Die erste Stunde war jedes Mal entscheidend. In der ersten Stunde war das Verhalten flüchtiger Personen noch vorhersehbar. Flüchtige brauchten immer drei Dinge: ein Fortbewegungsmittel, Geld und Unterschlupf. Die heilige Dreifaltigkeit. Und Interpol konnte dem in Sekundenschnelle einen Riegel vorschieben, indem sie sämtlichen Pariser Bahnhöfen, Flughäfen, Reisebüros, Hotels und Banken per E-Mail oder Fax ein Fahndungsfoto schickte. Dann war alles dicht. Die Flüchtigen konnten nicht aus der Stadt, konnten nirgendwo unterkriechen und nirgendwo an Bargeld kommen, ohne erkannt zu werden. Üblicherweise gerieten die Gesuchten irgendwann in Panik und verrieten sich, indem sie einen Wagen stahlen oder einen Raub begingen oder aus Verzweiflung die Scheckkarte benutzten. Egal, welchen Fehler sie machten – die Behörden konnten im Handumdrehen ihren Aufenthaltsort ermitteln.

»Wir lassen doch nur Langdon ausschreiben, oder? Sophie Neveu wohl nicht. Sie gehört schließlich zu unserem eigenen Stall.«

»Natürlich wird auch sie zur Fahndung ausgeschrieben, verdammt!«, rief Fache. »Was haben wir davon, wenn nach Langdon gefahndet wird, und Neveu kann nach Belieben die Drecksarbeit für ihn machen? Ich werde mir die Personalakte der Dame vornehmen, samt Freunden, Verwandten und persönlichen Kontakten – jeden, den sie um Hilfe bitten könnte. Es wird sie eine ganze Menge mehr kosten als bloß ihren Job!«

»Soll ich weiter am Telefon bleiben?«

»Nein. Fahren Sie zu dem Bahnhof und koordinieren Sie die ganze Sache. Ich betraue Sie mit der Leitung des Einsatzes dort.
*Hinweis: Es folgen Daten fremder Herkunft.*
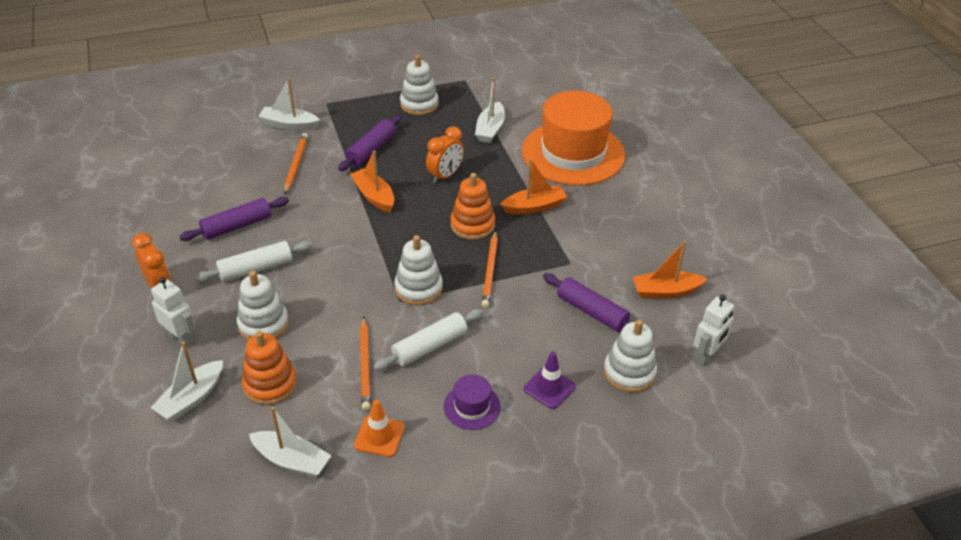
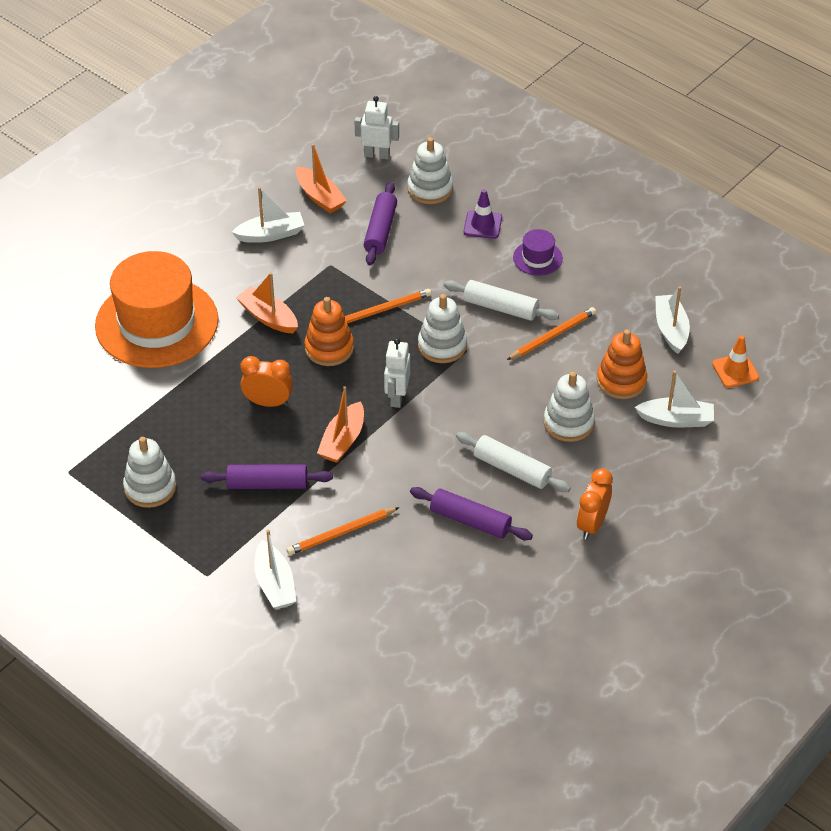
camera: 120 degrees left, 5 degrees up
white robot [151,277,196,347] -> white robot moved to [384,338,410,408]
orange traffic cone [354,400,405,457] -> orange traffic cone moved to [712,335,759,388]
white boat [475,78,505,143] -> white boat moved to [232,187,305,243]

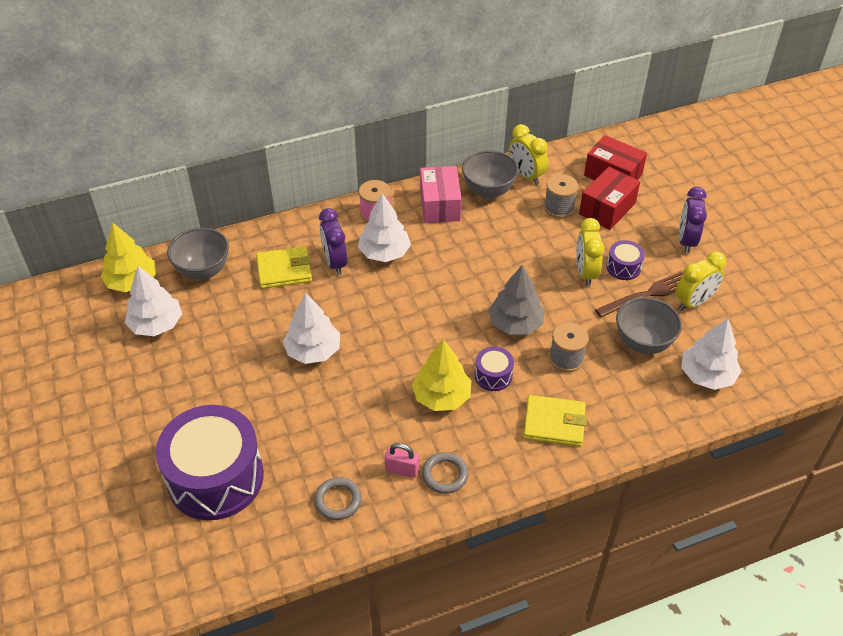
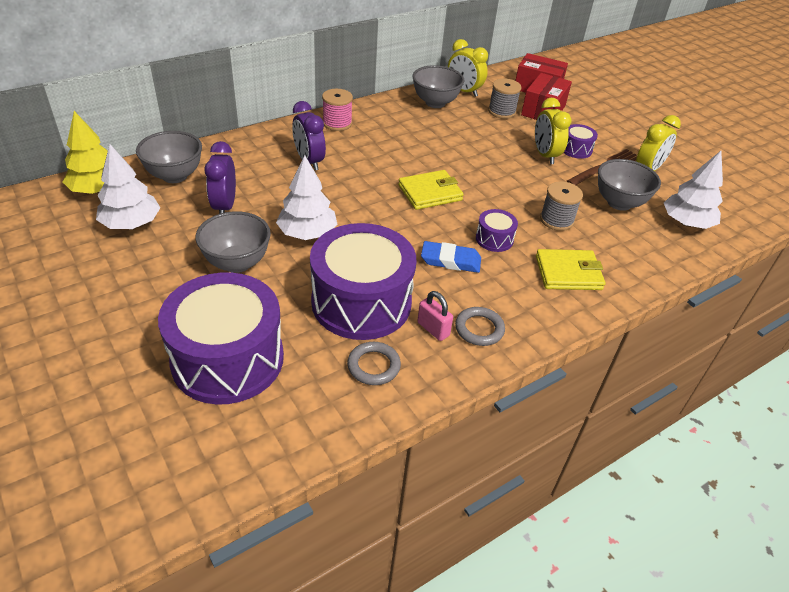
camera: 15 degrees left, 5 degrees down
yellow wallet [256,246,312,289] -> yellow wallet moved to [398,170,464,210]
white tree [358,193,411,262] -> none
pink padlock [385,443,419,478] -> pink padlock turned 45 degrees clockwise [417,291,453,341]
yellow tree [412,339,472,411] -> blue eraser [421,241,481,273]
pink box [420,166,462,223] -> none
grey tree [488,265,545,335] -> none
purple clock [679,187,707,253] -> purple clock moved to [204,141,236,214]
none -> grey bowl [196,211,271,273]
none -> purple drum [310,223,416,340]

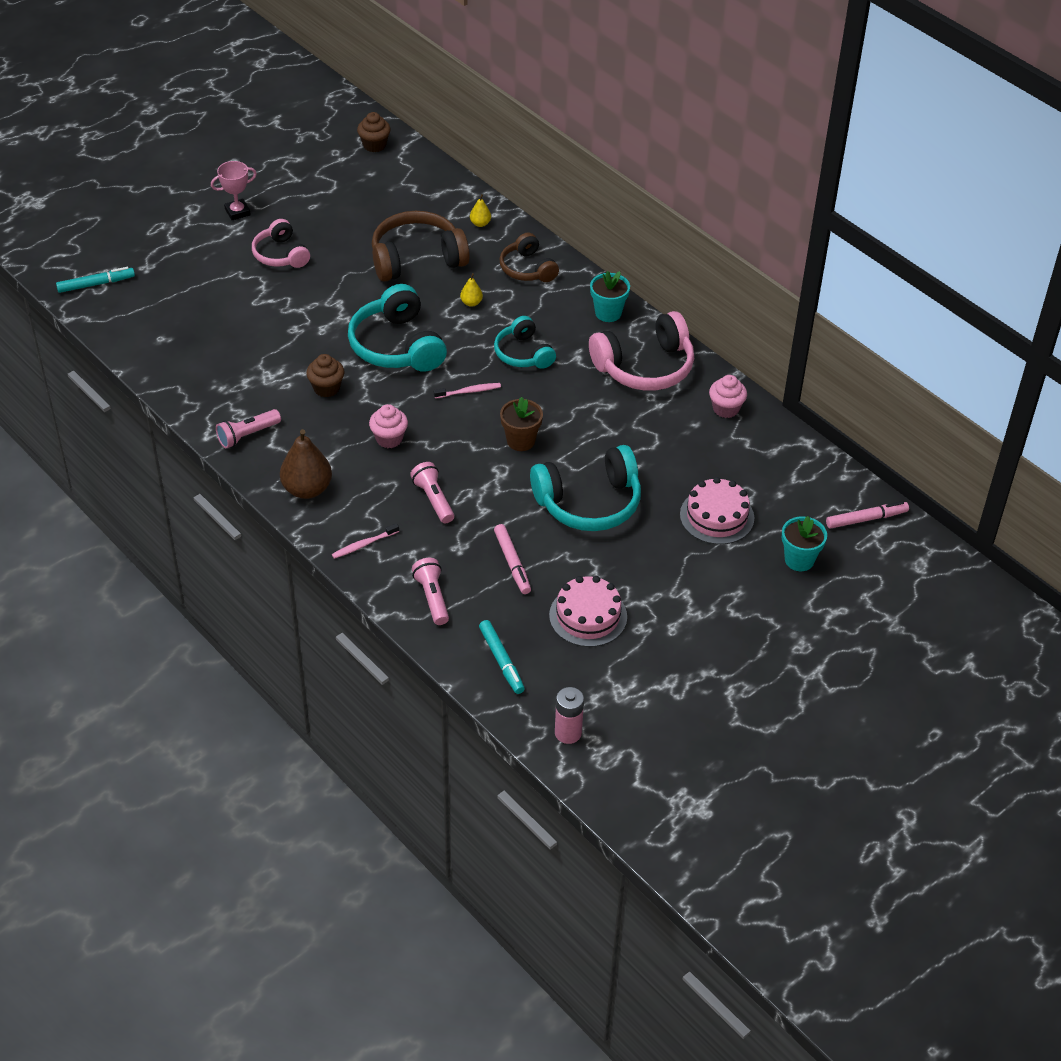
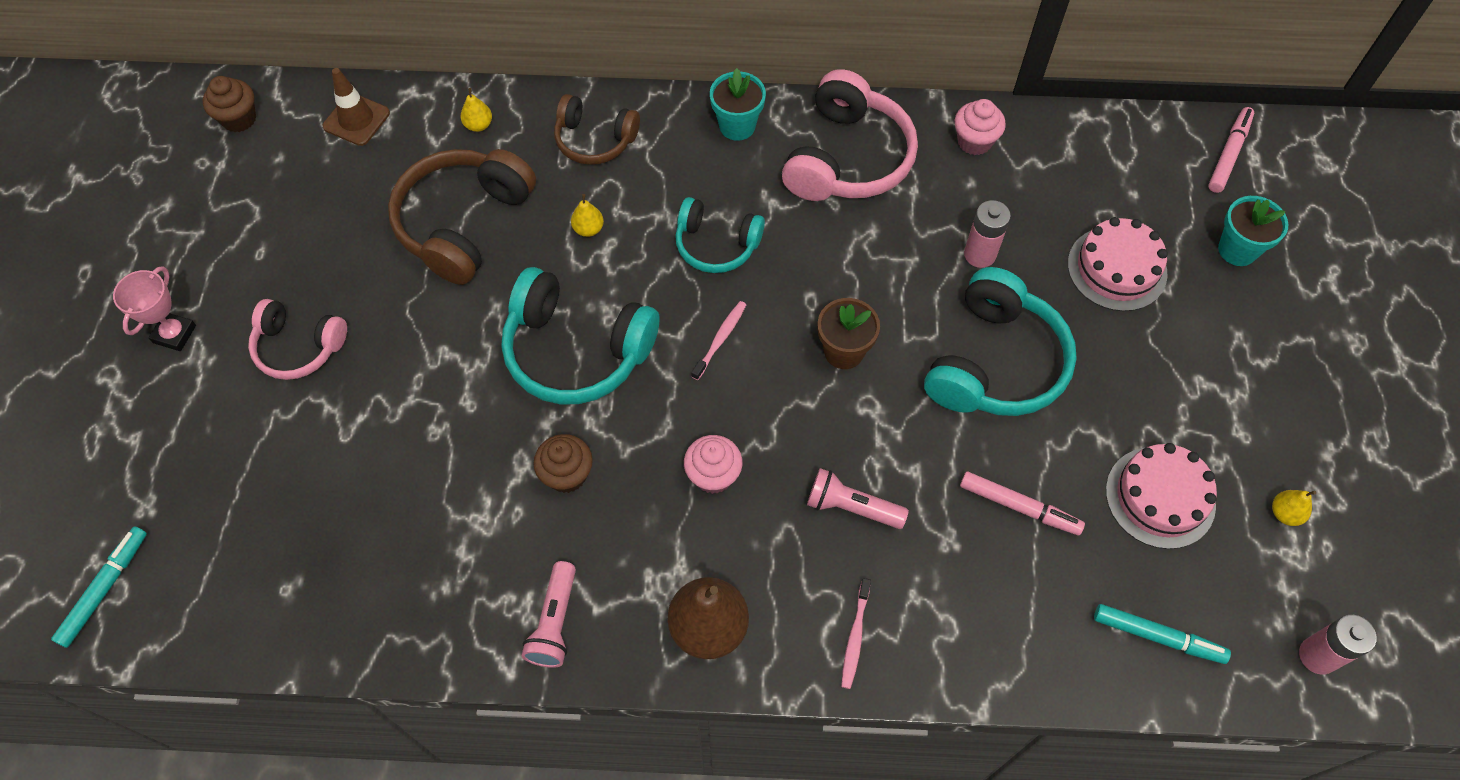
camera: 45 degrees left, 15 degrees up
pink flashlight [412,558,449,625] -> none
none -> brown traffic cone [323,68,390,146]
none -> pink battery [964,200,1011,268]
none -> yellow pear [1272,490,1316,526]

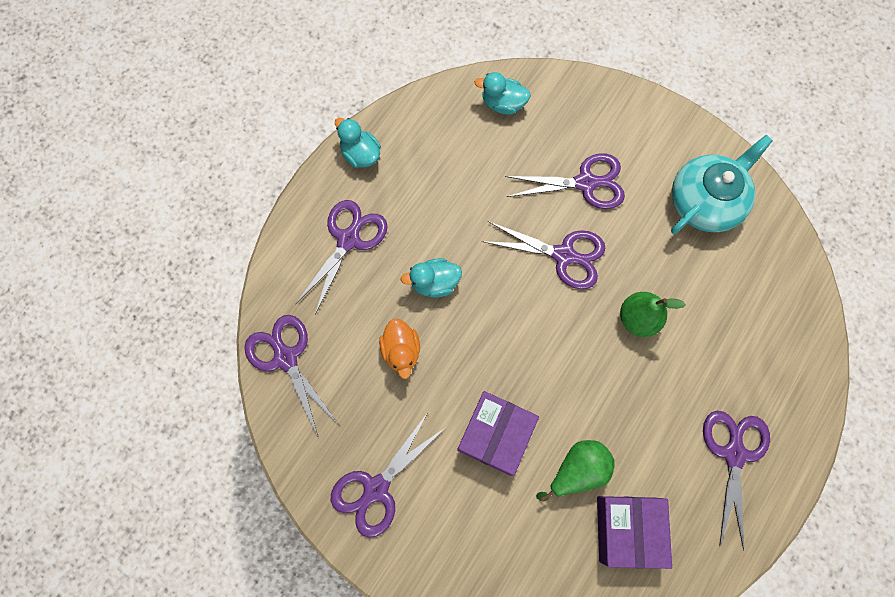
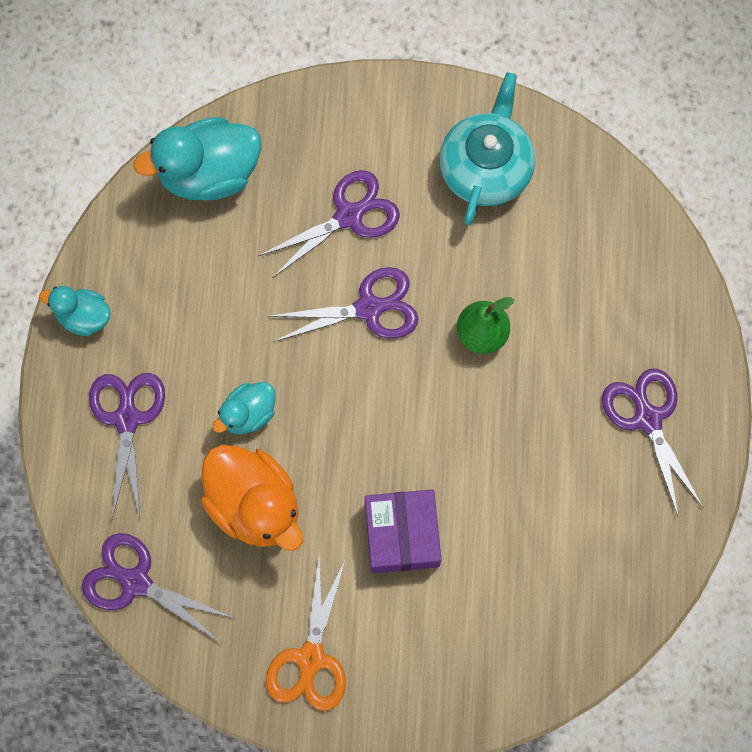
camera: 30 degrees left, 0 degrees up
purple scissors [331,412,446,538] -> orange scissors [266,557,346,711]
orange duck [379,319,420,379] -> orange duck [201,445,303,551], size x1.80
turquoise duck [475,72,531,115] -> turquoise duck [133,117,261,201], size x1.80
green pear [536,440,615,502] -> none
purple box [597,496,672,569] -> none

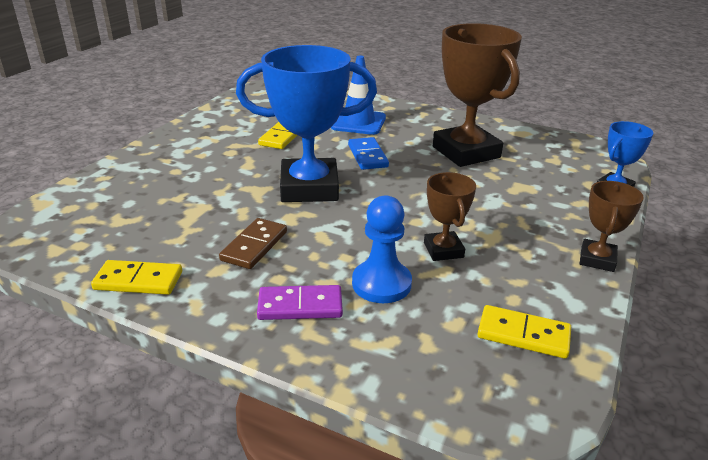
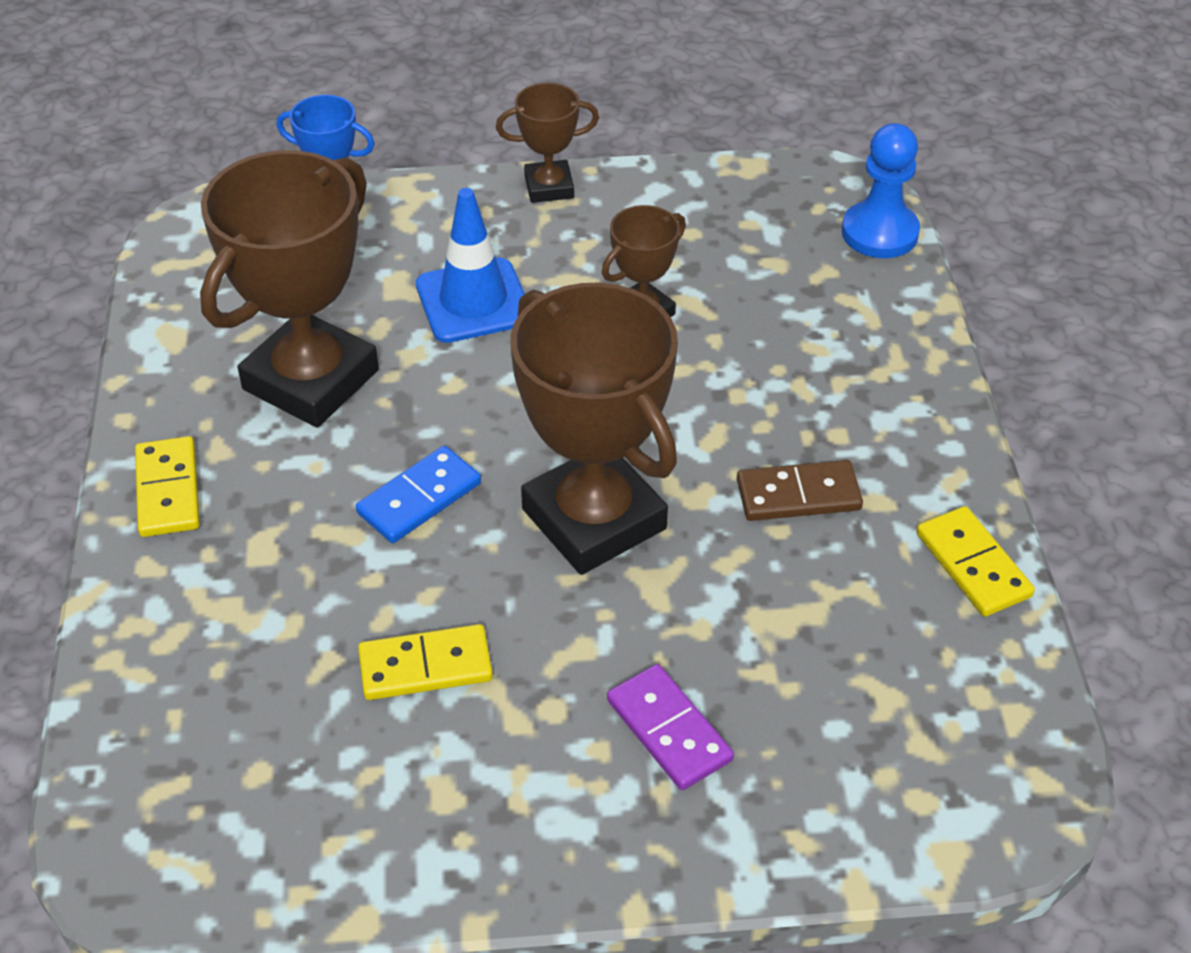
camera: 120 degrees left, 15 degrees up
blue trophy [236,45,377,202] -> brown trophy [510,282,678,575]
purple domino [257,285,343,320] -> purple domino moved to [607,664,734,790]
blue traffic cone [331,55,386,135] -> blue traffic cone moved to [416,188,525,343]
blue pawn [352,196,412,303] -> blue pawn moved to [842,123,920,258]
yellow domino [478,305,571,359] -> yellow domino moved to [135,436,200,537]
Aber unternehmen Sie nichts ohne Rücksprache mit mir!«

»Jawohl, Chef!«, rief Collet und rannte hinaus.

Fache stand wie erstarrt in der Fensternische. Draußen vor dem Fenster leuchtete die Glaspyramide. Im Wellengekräusel der Wasserbecken verzerrte sich ihr Spiegelbild.

Sie sind dir durch die Lappen gegangen, aber noch ist nicht aller Tage Abend. Entspann dich.

Eine Codeknackerin und ein Hochschullehrer.

Nicht mal bis zum Morgengrauen würden sie durchhalten.